Santa Catarina/São Paulo

1932

Suécia

 

(4)  O início da Assembléia de Deus em Arroio do Só se deu em 1928, com Norberto Flores, conforme reportagem publicada no Mensageiro da Paz de março de 1944, p. 7. Para informações históricas da Assembléia de Deus de Santa Maria, visite o site http://www.adsantamaria.org.br/história.html e leia as páginas 117 a 120 do livro Despertamento apostólico no Brasil, publicado em 1934, onde o missionário Gustav Nordlund conta como foi o início da Assembléia de Deus em Arroio do Só (Santa Maria). 

(5) A ordenação do Pastor Jotinha pela Cadeeso é recente e o seu registro na CGADB é 43.610. Se ele é um pastor tão antigo, por que só há pouco tempo ele foi reconhecido? 

(6) Para maiores informações sobre o nome “Fé Apostólica” e a mudança para “Assembléia de Deus”, veja Dicionário do Movimento Pentecostal, pp. 40, 41. 

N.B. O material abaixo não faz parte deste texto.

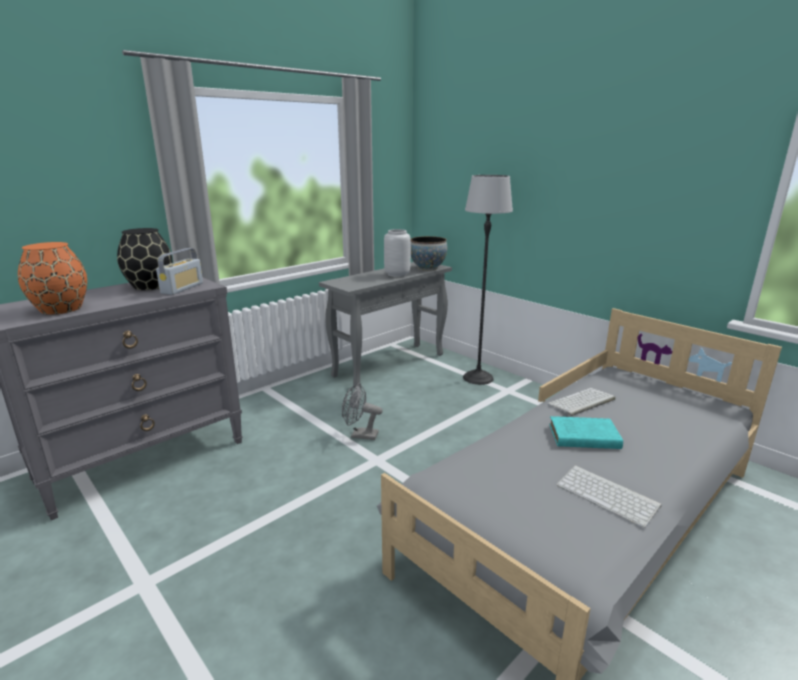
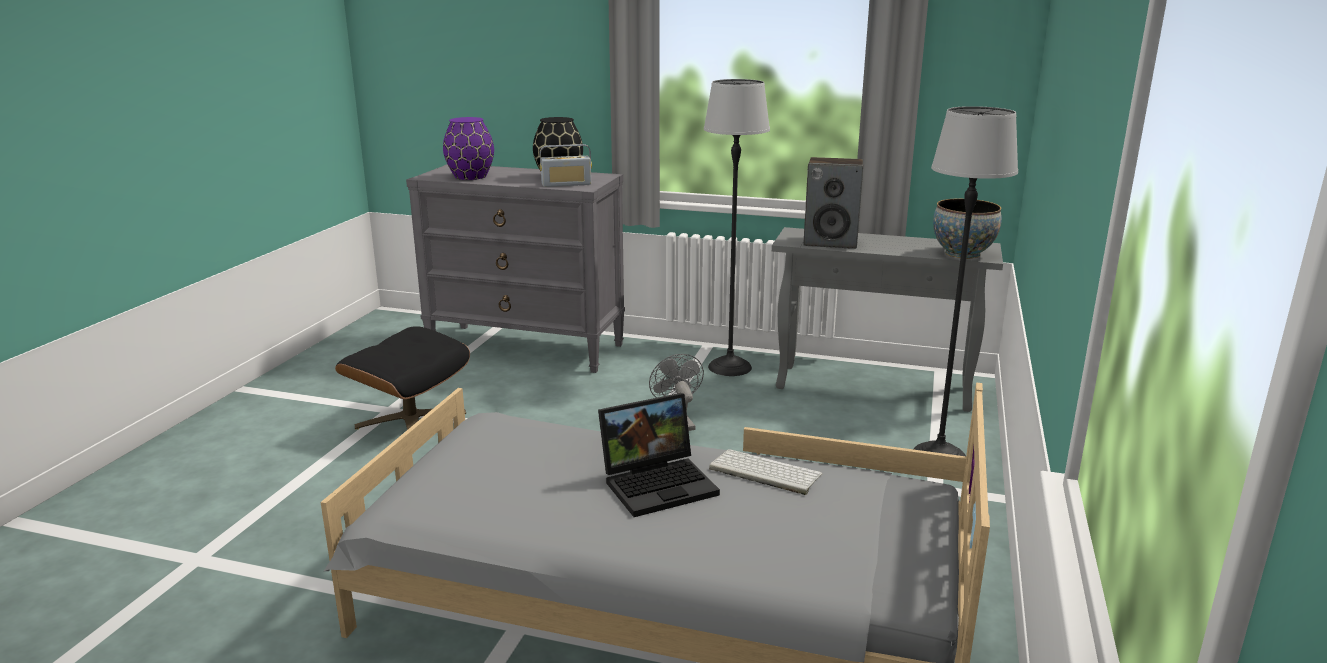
camera: 60 degrees right, 0 degrees up
orange vase [18,242,87,315] -> purple vase [443,117,494,180]
grey vase [384,229,411,277] -> none
turquoise book [549,416,623,449] -> laptop [598,393,720,517]
keyboard [557,465,662,528] -> none
none -> black ottoman [335,326,470,430]
none -> floor lamp [704,79,770,376]
none -> speaker [803,157,863,249]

(7) Duas boas fontes históricas do hino 187 são o livro Histórias de Hinos, de Ethel Dawsey Ream, publicado em 1939, pp. 50, 51, e a revista Novas de Alegria, de setembro de 2006, seção “Hinologia”, escrita pelo pastor Torcato Lopes, sob o título “Mais perto, meu Deus, de Ti”, p. 18. 

 

(8) A história do Dr. João Gomes da Rocha está no livro Música Sacra Evangélica no Brasil de Henriqueta Rosa Fernandes Braga, publicado em 1961, pp. 332, 333.